Another interesting point is out of the top 10 cities, 5 places are in the North of England, i.e. Nottingham, Leeds, Liverpool, Sheffield, Leicester. I’m intrigued to know the population growth over years in these places. It could be my next project!

The popular property type depends on locations

Without data, we would probably guess flats or terraced houses, as many make conclusions based on the living experience. However, they are both right and wrong. It depends on where we are taking about.

According to the description, we have 5 types as follows:

  • D = Detached
  • S = Semi-Detached
  • T = Terraced
  • F = Flats
  • O = Others

The total number of house sales by property type in the UK

In the whole dataset, we can see the terraced house type is the most popular in the UK, but it’s a different scenario when it comes to London. Hence, where we are talking determines our answers to the most popular property type.

The total number of house sales by property type in London

From 1995 to 2017, flat had been sold the most in London. For this chart, my experience told me that I can trust this data. Because the population in London involves immigrants and other young people. Flat type is a good solution to the high intensity of population.

Old properties were more popular than new properties

Note that the dataset only provided data to the date of June 30th 2017

The stacked bar chart shows the total number of house sales by the old&new type across years.

Between 1995 to 2007, house sales were fluctuating in general and remained high at around 1.2 million house sales.

Next, this followed by a big drop in 2008. One of the explanations was the UK housing market was affected by the global financial crisis. In 2008, the house sales were decreased by 48% in house sales compared to 2007. Next, house sales in the UK market was levelled off between 2010 to 2012. Gradually, the housing market recovered as the house sales went up since 2013.

The Financial Crisis hit the UK housing market during 2008–2012

The colours of house sales from 2008 to 2013 are very dark regarding the heatmap. It suggests that during the global financial crisis, a few people participated in selling properties. From June 2008 to June 2009, the dark colour revealed that the financial crisis was in the middle.

Also, seemly there may be a pattern where January seems not a good month to selling houses.

Let’s reflect on the price trend chart.

The line chart of housing prices shows, Since 1995, the housing prices in the UK went up and reached the highest point in 2007. Next, it followed by a slight drop in housing prices affected by the global financial crisis in 2008, it fell steadily but still similar to the level in 2006, then the price was bottom out in 2012.

I think it’s safe to say the downturn in housing prices paused people’s action in selling properties.

##############################

TASKS TO PERFORM =>
- A) From the UK house sales analysis, copy the passage word for word, starting with "Let’s reflect on" and going on through "out in 2012.".
- B) Resume the UK house sales analysis after its final sentence and keep writing in the same manner.
The records have no connection to the text on UK house sales.

INFORMATION PROVIDED =>
##############################

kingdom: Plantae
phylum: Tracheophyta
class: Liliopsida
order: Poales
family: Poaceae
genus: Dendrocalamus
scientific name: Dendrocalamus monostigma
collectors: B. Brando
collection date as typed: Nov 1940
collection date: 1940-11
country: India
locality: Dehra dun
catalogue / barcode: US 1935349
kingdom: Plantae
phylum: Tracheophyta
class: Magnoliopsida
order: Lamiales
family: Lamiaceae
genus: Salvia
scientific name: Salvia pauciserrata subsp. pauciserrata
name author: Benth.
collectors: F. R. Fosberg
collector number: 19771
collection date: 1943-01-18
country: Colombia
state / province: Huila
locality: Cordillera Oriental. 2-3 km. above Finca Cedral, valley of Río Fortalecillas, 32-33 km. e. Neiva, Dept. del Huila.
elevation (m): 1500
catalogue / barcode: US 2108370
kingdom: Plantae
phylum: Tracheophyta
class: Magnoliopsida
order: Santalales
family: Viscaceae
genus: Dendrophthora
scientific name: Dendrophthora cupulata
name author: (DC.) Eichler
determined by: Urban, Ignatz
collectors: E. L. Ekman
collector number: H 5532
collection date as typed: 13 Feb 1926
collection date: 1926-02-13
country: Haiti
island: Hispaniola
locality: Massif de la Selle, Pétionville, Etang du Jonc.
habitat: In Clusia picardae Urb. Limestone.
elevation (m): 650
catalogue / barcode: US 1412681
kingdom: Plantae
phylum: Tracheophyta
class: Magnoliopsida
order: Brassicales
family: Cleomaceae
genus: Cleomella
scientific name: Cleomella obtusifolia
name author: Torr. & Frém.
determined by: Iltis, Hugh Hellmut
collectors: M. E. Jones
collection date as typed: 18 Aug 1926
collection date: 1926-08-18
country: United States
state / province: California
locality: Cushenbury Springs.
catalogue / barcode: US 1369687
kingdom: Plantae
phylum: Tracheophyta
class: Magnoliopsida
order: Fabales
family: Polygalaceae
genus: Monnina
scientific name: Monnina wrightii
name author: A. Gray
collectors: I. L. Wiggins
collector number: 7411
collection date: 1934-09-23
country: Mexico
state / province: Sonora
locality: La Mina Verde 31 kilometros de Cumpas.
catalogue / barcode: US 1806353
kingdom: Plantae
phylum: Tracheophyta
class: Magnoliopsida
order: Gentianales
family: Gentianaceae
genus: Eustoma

##############################

RESPONSES IN ORDER =>
- A)
Let’s reflect on the price trend chart.

The line chart of housing prices shows, Since 1995, the housing prices in the UK went up and reached the highest point in 2007. Next, it followed by a slight drop in housing prices affected by the global financial crisis in 2008, it fell steadily but still similar to the level in 2006, then the price was bottom out in 2012.

- B)
Not a year new properties being sold than new property

Note: this excludes the incomplete data in the year of 2017 as the dataset didn’t include housing prices after June 2017.

The short answer is no. There is no single year the number of new properties more than old properties regarding the dataset.

In the bar chart, I grouped new old property sales instead of stacking them to compare whether the new property sales had a better sale performance.

However, the chart told us that every year there were old property sales more than new property sales.

Counties surrounding London were preferable

Using a log scale enable us to see changes over years clearly.

House sales by counties over years gave us another picture, using a log scale could allow us to see yearly changes clearly.

Kent is the county close to London as many people commute to London for work and live outside London. Kent has been a popular place as we can see the level of house sales in the heatmap.

Also, we can see the popularity of Greater Manchester had been increasing. I noticed the property sales performance in Yorkshire had been very strong over years. I was wondering if this was something associated with the population growth?

The minimum&maximum prices, the sky and the floor

From the chart, we can see the minimum price could vary. They are £1 and £100. However, we see the maximum price reached the highest point of £98.76 million.

£100 million property

Having googled, I found out the most expensive property in 2016 was the mansion located in central London. Link

100 million pound mansion

It’s easy to understand why it was very expensive. Because the mansion is in central London with massive space, swimming pools, etc. My friend said it could be someone from Dubai. However, “what’s the data? ”, I asked.

£1 houses

I don’t know about you, but I was very intrigued by one pound houses. My first reaction was “ What? £1 for a property in the UK??” It couldn’t be wrong anymore.

“£1 must be a mistake.” I thought and plotted a bar chart for those house sold at £1.

This can’t be mistaken, I said surprisingly. Since we have statistics for the one pound houses, there were quite many one pound houses. I started to brainstorm before my investigation.

Parents’ gifts

I heard lots of parents in the UK gave gifts to their children. Maybe they sent a house to their children.

Divorce

I heard the divorce rate in the UK was quite high. So I wouldn’t be surprised for this reason.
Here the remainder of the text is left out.